The driveway proceeds west up a gentle slope and into the cemetery, before branching to left and right. Near the entrance is a tall flag pole.
In the surviving histories of Cairo, the first mention of a cemetery is in an 1858 report: "The past, present and future of the city of Cairo, in North America: with reports, estimates and statistics". The report enumerates Cairo City property, including a "Cemetery of the Lotus" with a valuation of $741.52.1
This, however, is likely not the Cemetery of the Lotus.

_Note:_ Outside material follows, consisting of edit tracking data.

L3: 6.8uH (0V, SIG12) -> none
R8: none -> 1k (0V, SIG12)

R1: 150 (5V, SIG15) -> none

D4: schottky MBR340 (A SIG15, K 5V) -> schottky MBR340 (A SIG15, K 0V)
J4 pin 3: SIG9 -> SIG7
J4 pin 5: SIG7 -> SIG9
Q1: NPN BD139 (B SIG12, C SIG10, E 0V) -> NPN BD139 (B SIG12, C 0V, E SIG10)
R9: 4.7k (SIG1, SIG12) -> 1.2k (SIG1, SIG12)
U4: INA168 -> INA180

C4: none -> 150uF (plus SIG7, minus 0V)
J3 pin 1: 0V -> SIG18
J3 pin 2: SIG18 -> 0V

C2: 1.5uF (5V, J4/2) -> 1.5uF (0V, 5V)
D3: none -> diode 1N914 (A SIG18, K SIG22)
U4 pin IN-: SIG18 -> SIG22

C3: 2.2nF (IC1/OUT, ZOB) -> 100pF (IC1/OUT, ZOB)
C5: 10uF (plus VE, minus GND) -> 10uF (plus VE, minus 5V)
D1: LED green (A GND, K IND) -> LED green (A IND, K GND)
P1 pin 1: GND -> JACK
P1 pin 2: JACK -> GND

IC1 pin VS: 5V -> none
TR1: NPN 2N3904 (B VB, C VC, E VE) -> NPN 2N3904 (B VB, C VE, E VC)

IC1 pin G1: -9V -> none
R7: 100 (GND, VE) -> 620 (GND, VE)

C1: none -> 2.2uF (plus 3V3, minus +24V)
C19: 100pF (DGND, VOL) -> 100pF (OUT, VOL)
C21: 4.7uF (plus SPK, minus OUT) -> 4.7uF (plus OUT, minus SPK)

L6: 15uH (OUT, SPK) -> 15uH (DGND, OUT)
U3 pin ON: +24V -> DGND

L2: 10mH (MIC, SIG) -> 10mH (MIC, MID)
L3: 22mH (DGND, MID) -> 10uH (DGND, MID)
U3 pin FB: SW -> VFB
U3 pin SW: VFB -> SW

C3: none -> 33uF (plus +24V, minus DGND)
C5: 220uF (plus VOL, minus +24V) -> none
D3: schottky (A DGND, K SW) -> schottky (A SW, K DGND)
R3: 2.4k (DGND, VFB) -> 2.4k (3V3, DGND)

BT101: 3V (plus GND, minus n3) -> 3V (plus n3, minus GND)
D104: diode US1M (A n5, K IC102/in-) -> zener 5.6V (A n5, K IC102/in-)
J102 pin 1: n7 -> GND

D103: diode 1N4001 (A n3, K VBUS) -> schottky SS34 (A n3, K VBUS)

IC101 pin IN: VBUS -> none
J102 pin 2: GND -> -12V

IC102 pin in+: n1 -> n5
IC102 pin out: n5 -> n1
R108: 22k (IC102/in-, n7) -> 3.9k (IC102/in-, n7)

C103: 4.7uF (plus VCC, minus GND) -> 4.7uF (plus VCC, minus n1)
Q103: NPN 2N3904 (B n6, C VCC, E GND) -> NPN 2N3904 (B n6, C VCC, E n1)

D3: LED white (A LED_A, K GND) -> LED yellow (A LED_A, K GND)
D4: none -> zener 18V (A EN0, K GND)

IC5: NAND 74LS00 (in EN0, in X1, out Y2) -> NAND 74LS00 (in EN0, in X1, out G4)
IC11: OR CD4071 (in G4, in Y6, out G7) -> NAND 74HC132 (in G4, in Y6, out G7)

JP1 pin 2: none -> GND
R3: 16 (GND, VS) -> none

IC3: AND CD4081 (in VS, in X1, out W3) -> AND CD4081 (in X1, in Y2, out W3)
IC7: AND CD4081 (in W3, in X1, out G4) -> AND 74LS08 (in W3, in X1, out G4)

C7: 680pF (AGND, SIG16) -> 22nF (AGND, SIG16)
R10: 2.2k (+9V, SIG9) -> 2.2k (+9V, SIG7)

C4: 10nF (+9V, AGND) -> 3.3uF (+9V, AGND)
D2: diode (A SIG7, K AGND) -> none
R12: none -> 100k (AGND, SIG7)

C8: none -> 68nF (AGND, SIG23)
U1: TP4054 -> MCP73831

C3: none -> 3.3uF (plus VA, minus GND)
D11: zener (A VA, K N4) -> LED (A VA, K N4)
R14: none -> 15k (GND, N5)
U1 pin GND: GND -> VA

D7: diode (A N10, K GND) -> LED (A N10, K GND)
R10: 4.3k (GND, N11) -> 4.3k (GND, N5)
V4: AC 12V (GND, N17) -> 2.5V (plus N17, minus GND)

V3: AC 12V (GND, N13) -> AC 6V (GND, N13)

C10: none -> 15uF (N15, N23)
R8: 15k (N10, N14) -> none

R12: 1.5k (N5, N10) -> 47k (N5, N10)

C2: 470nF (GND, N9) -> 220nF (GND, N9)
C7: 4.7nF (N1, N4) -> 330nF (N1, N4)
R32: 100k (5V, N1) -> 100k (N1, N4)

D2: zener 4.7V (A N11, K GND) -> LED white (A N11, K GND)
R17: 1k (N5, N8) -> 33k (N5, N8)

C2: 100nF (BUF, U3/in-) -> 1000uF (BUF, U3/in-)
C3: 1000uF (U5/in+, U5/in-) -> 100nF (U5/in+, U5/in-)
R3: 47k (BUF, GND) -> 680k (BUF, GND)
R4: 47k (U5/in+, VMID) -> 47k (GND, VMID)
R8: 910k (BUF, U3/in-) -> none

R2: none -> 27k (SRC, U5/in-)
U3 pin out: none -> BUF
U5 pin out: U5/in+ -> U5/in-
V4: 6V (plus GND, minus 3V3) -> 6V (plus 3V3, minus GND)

John Landsen's history of Cairo, published in 1910, describes the location and size of the Cemetery of the Lotus:
A tract of land five hundred feet in width and thirteen hundred and seven feet in length and amounting to fifteen acres, situated about a quarter of a mile, more or less, east of the Mobile & Ohio Railroad and about two miles, or a little less, above the Illinois Central bridge was surveyed and platted into blocks, lots and avenues, on the 29th day of November, A. D. 1855, for a cemetery, for the use of the people of the city of Cairo.2
Cairo City Cemetery is two miles further north; the location and geometry described is that of Beechwood Cemetery.
But accepting Beechwood as the Cemetery of the Lotus fails to solve the puzzle; for Beechwood, which is about the size described, is a modern cemetery; the sign indicates that it was established in 1900, and the monuments are generally of newer design.
Across the street from Beechwood is Beech Grove Cemetery, a smaller and older cemetery - estabished in 1855, like the Cemetery of the Lotus. However, it is only a few feet from the train tracks, not the quarter mile described by Landsen.